> EXERCISE
Without carrying over a single picture, write out the records below exactly.

(EXTRACTED INFORMATION Opens)

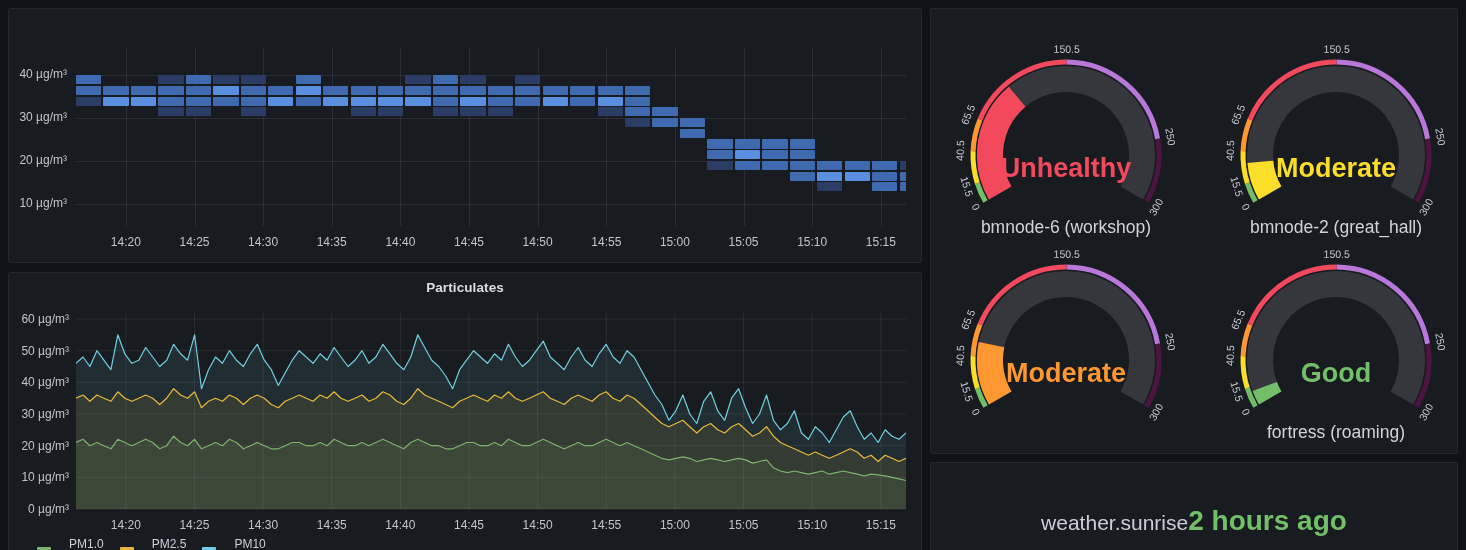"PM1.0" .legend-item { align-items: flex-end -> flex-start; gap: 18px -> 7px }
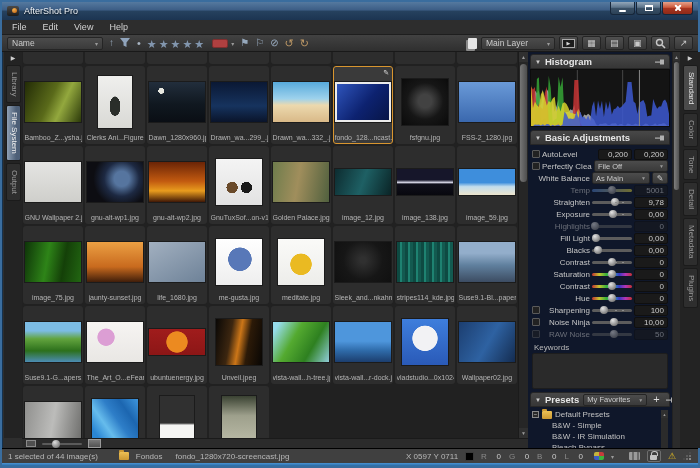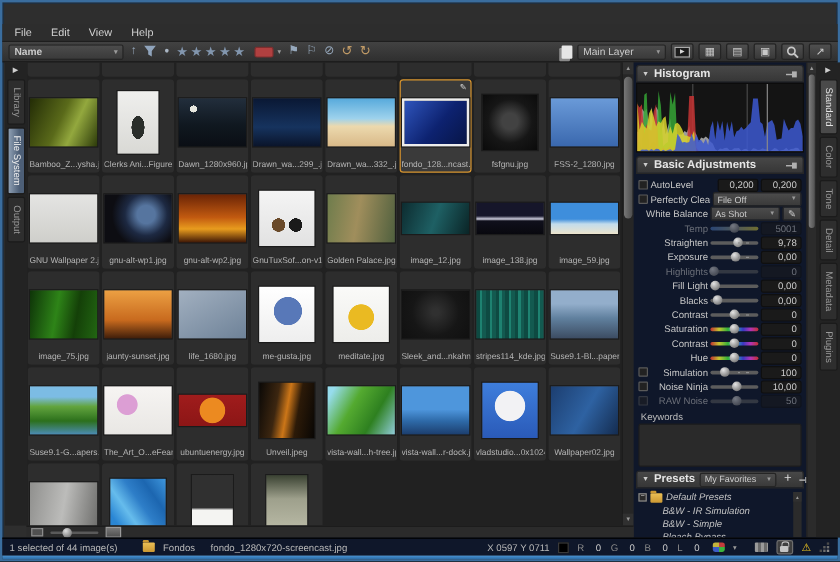"AfterShot Pro" div.titlebar { html: none -> <div> <span></span> <span>AfterShot Pro</span> <div> <span> <span></span> </span> <span> <span></span> </span> <span> <span></span> </span> </div> </div> }
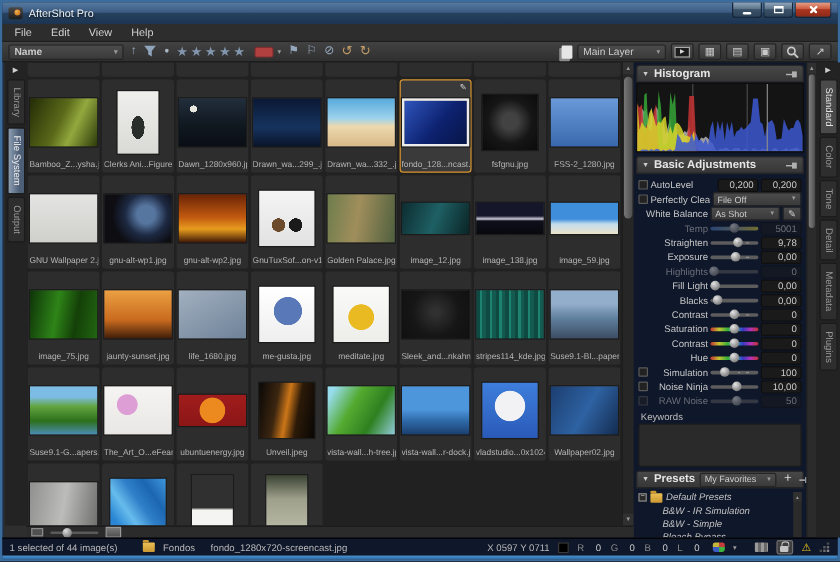"Name" .namedd { font-weight: bold -> none }
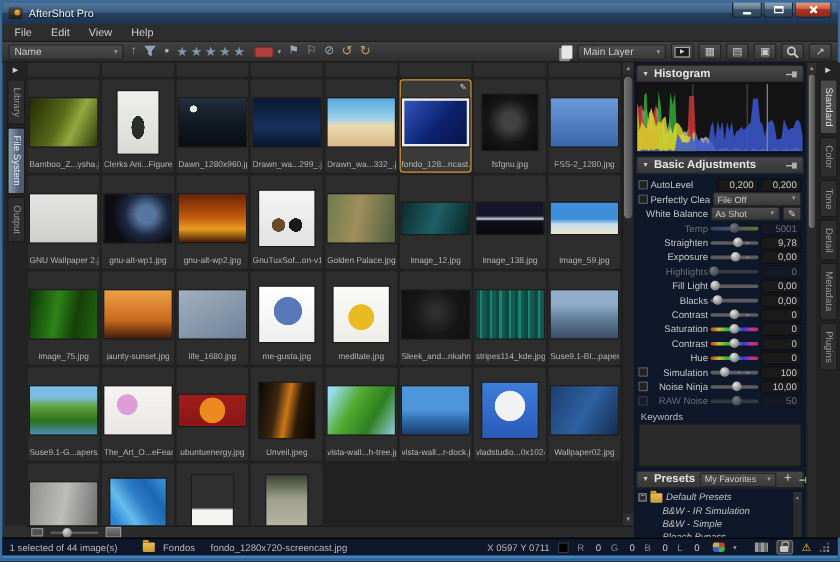"As Shot" span { text: Shot -> Main }
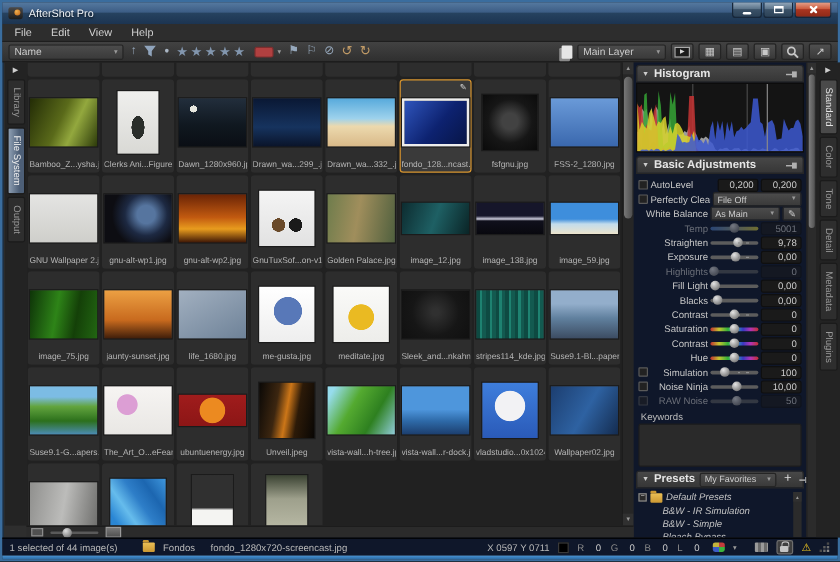"Simulation" span.lbl { text: Simulation -> Sharpening }
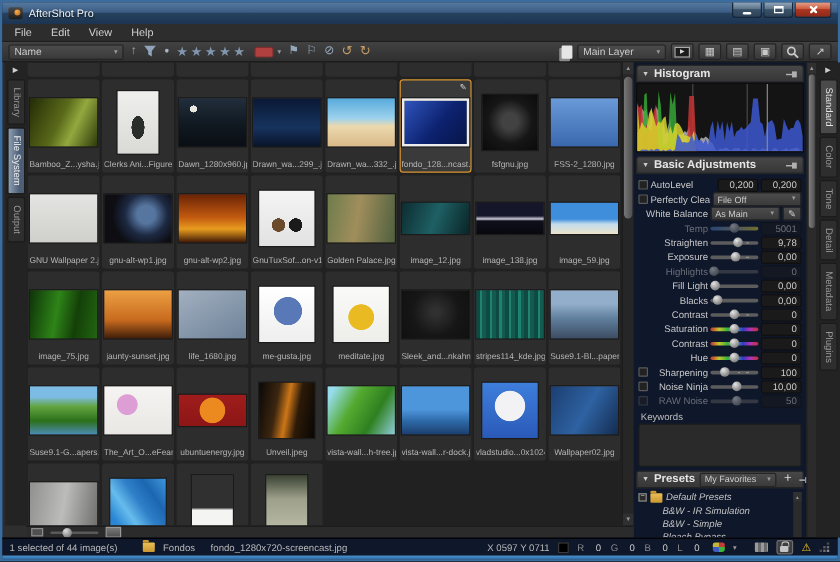"Default Presets" .trow { font-style: italic -> none }
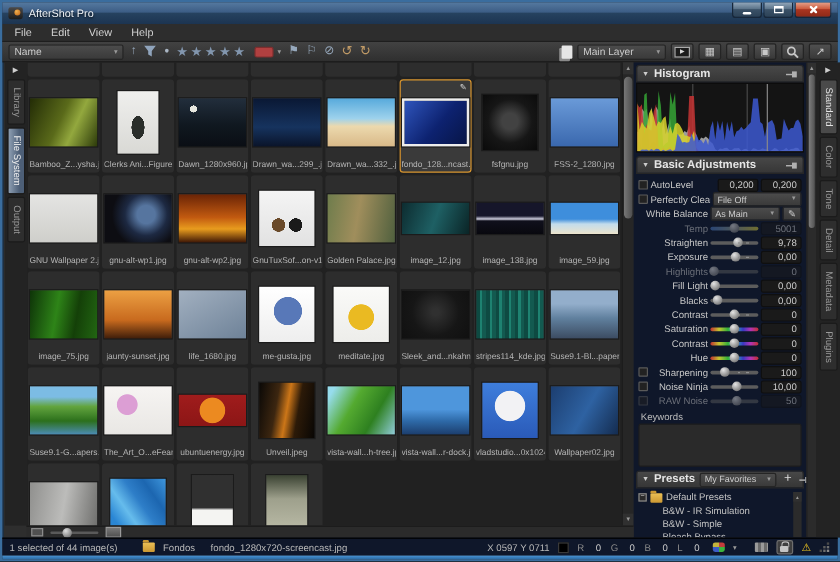"B&W - IR Simulation" div.trow { order: before "B&W - Simple" -> after "B&W - Simple" }
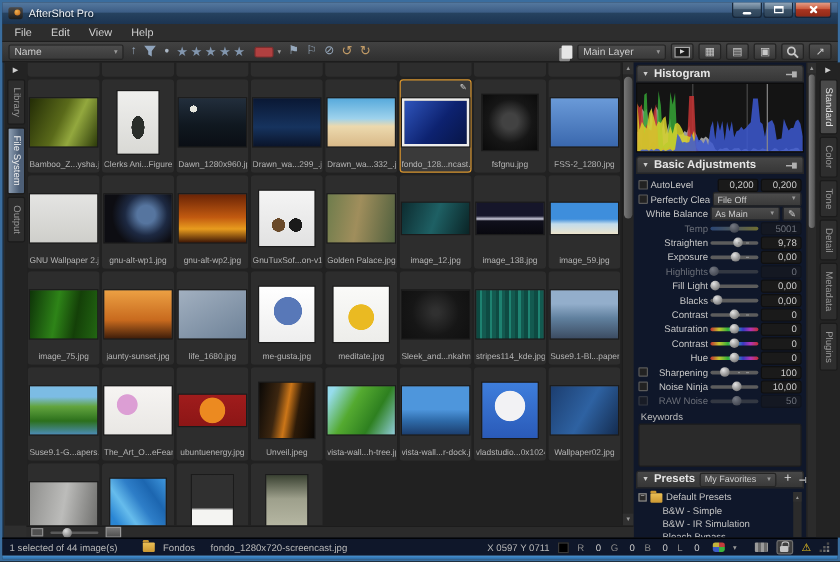"1 selected of 44 image(s)" .statusbar { background: #0f172a -> #404040 }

(EXTRACTED INFORMATION Closes)

> THE ANSWER
"PM1.0" .legend-item { align-items: flex-end -> flex-start; gap: 18px -> 7px }
"AfterShot Pro" div.titlebar { html: none -> <div> <span></span> <span>AfterShot Pro</span> <div> <span> <span></span> </span> <span> <span></span> </span> <span> <span></span> </span> </div> </div> }
"Name" .namedd { font-weight: bold -> none }
"As Shot" span { text: Shot -> Main }
"Simulation" span.lbl { text: Simulation -> Sharpening }
"Default Presets" .trow { font-style: italic -> none }
"B&W - IR Simulation" div.trow { order: before "B&W - Simple" -> after "B&W - Simple" }
"1 selected of 44 image(s)" .statusbar { background: #0f172a -> #404040 }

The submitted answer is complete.